Tip #3: Consider the left side of the right line

Huh? I was trying to come up with a catch title so forgive me. The idea of this tip is to consider the situation when deciding to ride on the left or right side of the right (often white) line on a road. I see cyclists constantly hugging the edge of the road and I don't believe this is always a good idea. I think they are afraid of getting hit from behind. In reality, the chances of this are small. You are much more likely to hit a car pulling out of a driveway, and the consequences of that could be devastating.

So, if I'm going down a hill with any reasonable speed I often pull to the left of the line and actually in to the lane. If doing this creates a situation where people can't pass me safely I often pull right into the middle of the line and establish my position in traffic. While going down a hill you'll often be able to go fast enough so people don't get too pissed at you. I do this so I won't smack into the side of a car at 30 mph if someone pulls out of a driveway and it has paid off.

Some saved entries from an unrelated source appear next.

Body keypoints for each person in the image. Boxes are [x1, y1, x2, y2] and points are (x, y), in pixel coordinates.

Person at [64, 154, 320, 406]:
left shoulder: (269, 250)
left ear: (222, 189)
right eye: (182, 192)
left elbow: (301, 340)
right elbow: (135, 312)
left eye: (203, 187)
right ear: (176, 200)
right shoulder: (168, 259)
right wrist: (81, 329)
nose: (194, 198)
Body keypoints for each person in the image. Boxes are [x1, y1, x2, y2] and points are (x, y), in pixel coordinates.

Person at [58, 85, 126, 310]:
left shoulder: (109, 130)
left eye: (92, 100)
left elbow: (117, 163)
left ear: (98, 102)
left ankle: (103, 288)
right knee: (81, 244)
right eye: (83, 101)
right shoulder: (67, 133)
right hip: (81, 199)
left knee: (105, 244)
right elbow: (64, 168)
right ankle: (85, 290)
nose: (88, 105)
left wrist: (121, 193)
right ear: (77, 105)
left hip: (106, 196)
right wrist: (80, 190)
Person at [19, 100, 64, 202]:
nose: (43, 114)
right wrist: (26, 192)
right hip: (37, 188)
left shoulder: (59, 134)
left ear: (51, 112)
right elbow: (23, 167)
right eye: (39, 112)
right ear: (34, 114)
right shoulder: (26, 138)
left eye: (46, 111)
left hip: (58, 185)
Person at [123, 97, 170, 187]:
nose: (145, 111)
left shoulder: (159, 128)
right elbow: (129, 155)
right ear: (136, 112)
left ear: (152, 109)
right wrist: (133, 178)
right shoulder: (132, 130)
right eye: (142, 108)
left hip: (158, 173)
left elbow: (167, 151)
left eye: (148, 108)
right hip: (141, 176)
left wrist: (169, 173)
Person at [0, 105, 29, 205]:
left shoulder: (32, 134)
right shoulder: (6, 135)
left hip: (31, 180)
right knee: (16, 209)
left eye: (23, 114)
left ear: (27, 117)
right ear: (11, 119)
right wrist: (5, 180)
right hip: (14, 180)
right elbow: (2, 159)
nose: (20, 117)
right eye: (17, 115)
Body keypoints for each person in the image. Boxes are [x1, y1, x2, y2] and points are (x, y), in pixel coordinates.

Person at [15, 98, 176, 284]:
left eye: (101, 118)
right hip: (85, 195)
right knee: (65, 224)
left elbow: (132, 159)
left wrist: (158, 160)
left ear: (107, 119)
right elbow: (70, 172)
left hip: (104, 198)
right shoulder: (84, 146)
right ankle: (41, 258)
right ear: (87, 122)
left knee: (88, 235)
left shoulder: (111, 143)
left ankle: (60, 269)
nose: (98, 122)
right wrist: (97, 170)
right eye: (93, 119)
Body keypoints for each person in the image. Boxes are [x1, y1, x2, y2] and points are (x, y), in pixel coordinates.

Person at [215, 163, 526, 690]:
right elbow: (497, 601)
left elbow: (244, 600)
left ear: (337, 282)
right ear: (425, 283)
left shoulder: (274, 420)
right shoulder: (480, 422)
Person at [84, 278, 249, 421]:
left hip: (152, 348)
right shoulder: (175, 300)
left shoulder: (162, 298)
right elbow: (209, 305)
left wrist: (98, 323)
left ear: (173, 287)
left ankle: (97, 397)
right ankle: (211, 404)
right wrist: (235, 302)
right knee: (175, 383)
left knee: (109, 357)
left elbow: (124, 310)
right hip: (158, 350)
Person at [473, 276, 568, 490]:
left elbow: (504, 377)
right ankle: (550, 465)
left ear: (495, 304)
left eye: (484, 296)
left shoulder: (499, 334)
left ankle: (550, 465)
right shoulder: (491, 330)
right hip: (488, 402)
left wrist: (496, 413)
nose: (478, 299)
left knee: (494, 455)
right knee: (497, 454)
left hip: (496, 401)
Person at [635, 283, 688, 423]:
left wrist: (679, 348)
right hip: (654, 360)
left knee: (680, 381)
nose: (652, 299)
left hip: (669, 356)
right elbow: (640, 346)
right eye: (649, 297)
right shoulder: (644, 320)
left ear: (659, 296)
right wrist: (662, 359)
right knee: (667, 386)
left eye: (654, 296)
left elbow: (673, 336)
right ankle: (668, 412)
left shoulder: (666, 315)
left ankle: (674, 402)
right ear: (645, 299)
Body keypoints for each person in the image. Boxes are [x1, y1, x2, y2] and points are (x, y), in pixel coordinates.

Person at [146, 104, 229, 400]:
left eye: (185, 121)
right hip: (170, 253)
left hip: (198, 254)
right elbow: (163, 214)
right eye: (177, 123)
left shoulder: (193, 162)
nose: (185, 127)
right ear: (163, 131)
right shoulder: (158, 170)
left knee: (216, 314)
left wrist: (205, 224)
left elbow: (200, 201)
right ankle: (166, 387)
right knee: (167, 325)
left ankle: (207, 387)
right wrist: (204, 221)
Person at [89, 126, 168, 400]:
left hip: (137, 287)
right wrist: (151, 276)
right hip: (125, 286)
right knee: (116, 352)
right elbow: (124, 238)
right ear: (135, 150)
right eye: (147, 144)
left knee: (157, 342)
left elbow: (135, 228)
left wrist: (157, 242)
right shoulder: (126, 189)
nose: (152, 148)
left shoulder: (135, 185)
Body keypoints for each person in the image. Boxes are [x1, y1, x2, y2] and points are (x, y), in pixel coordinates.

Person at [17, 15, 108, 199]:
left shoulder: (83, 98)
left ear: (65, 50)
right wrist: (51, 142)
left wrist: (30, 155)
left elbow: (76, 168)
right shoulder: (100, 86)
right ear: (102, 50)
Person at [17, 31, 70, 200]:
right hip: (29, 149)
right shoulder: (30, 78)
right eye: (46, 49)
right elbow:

On the flip side, when I'm climbing a hill I will often be on the right side of the line or even on the sidewalk if the road isn't safe enough. My reasoning here is that I'm going so slow I will be able to react to people pulling in and out of driveways.

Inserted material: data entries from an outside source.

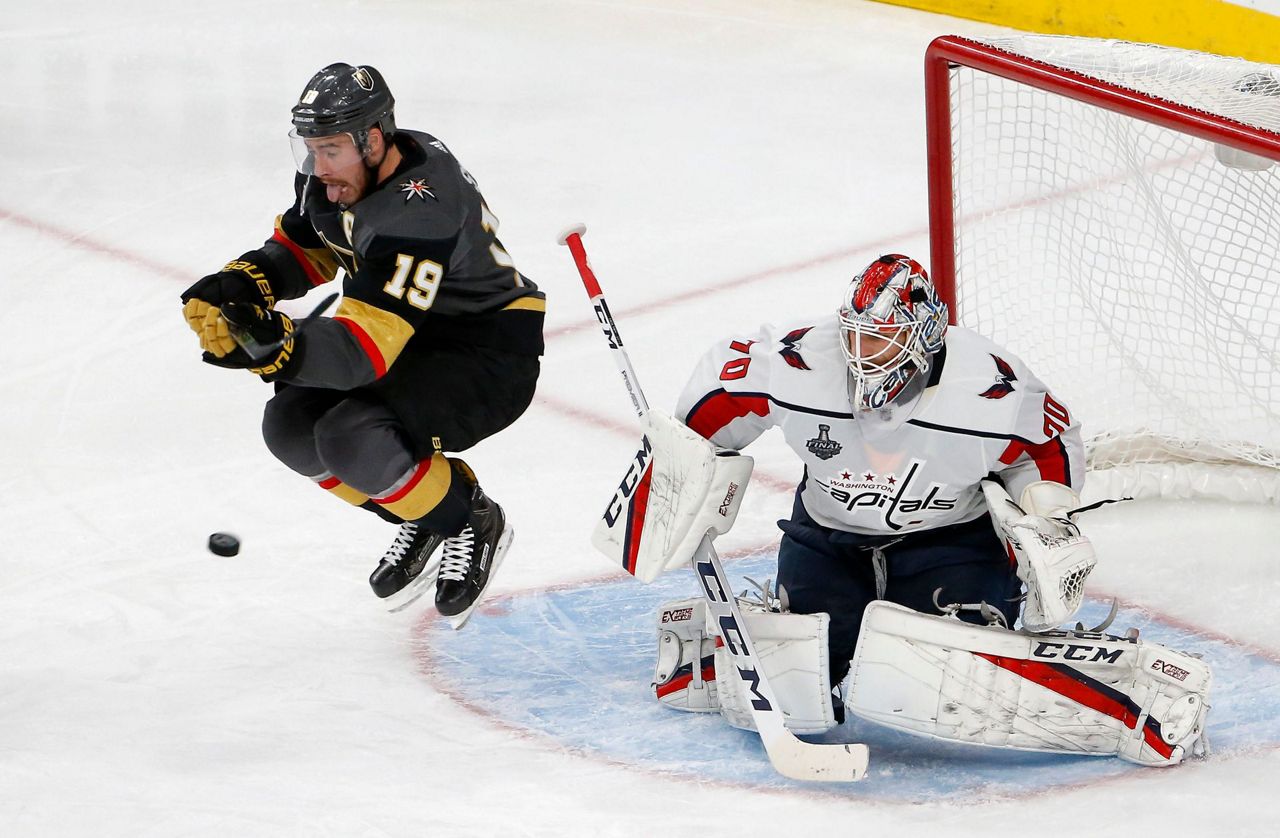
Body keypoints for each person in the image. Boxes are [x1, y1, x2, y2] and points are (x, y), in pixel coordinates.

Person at [181, 63, 544, 626]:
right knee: (290, 430)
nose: (319, 169)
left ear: (373, 139)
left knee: (352, 438)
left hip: (484, 352)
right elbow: (310, 246)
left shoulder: (420, 209)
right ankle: (423, 510)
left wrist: (277, 345)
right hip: (413, 334)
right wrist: (243, 281)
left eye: (330, 151)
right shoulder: (343, 174)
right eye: (311, 150)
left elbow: (361, 353)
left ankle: (467, 517)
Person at [673, 254, 1085, 687]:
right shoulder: (802, 361)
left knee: (951, 677)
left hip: (953, 542)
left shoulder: (991, 386)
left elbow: (1048, 446)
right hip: (828, 538)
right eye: (854, 336)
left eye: (879, 339)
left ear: (924, 336)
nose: (859, 353)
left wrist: (1048, 519)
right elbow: (722, 393)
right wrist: (684, 462)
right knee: (796, 673)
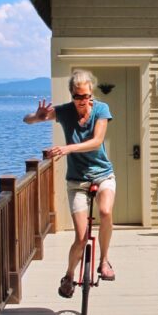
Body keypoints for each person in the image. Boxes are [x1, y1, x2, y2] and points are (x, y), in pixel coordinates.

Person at [23, 69, 116, 298]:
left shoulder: (102, 109)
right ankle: (69, 275)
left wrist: (66, 148)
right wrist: (37, 116)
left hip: (103, 174)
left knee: (105, 212)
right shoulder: (64, 112)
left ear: (91, 94)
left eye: (85, 96)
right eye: (77, 97)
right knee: (81, 237)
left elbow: (96, 142)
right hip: (76, 181)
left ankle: (104, 261)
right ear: (72, 95)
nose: (82, 101)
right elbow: (27, 121)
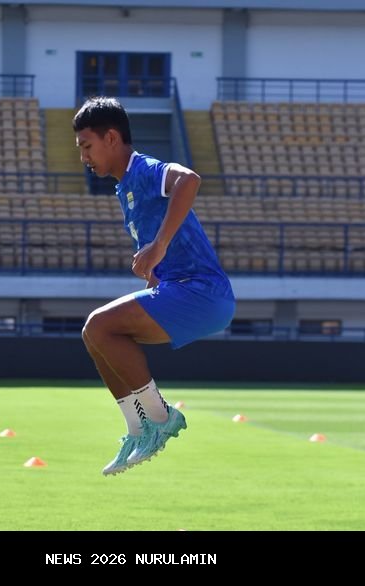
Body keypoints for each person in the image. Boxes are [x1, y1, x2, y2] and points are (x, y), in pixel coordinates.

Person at [73, 97, 236, 476]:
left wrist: (158, 246)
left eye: (86, 146)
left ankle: (161, 418)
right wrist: (154, 270)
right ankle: (138, 429)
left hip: (202, 292)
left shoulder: (144, 169)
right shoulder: (124, 187)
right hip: (183, 289)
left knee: (99, 324)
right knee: (96, 335)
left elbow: (189, 180)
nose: (83, 157)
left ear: (111, 138)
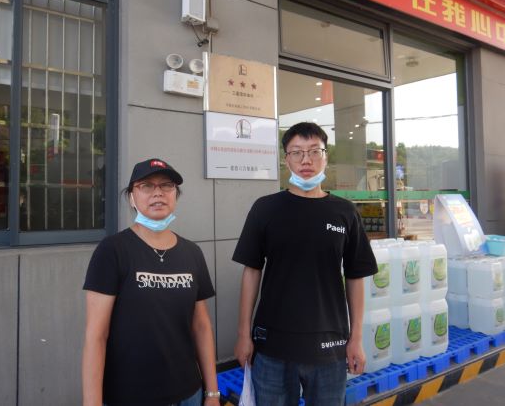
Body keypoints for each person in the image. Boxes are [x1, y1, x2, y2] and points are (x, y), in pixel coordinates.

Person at [232, 122, 378, 406]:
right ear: (286, 160)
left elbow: (355, 276)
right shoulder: (265, 208)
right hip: (272, 346)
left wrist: (356, 338)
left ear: (326, 157)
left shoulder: (345, 212)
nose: (306, 160)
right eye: (297, 152)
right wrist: (243, 334)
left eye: (314, 151)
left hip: (330, 346)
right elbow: (251, 271)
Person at [82, 158, 221, 406]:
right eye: (146, 186)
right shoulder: (113, 250)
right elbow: (96, 336)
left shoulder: (192, 252)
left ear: (175, 195)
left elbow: (201, 326)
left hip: (189, 393)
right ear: (131, 197)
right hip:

So there ya go.. enjoy and be safe.

Tuesday, December 06, 2005

Another close call

I almost got nailed by a car, again. This time it happened on what I think is one of the safest parts of my commute. I guess you can't take anything for granted. Anyway, I was climbing a steep hill (10+%) on my way home and riding on the sidewalk since I was moving so slowly and traffic tends to fly up this hill. I have an insanely bright headlight and wear bright green and white clothes. Yet, given all of this, somehow, someone decided to turn into a driveway just as I was crossing in front of it. It happened so fast I didn't see it coming, but he stopped so close to me I felt the heat from the engine.

Grrr... why don't people pay attention...

Thursday, December 01, 2005

The World is Coming to an End!

Oh no wait.. it's just snowing in Seattle. Be calm people.. everything will be ok. I'm sure your giant SUV will handle the monsterous 1 inch accumulation.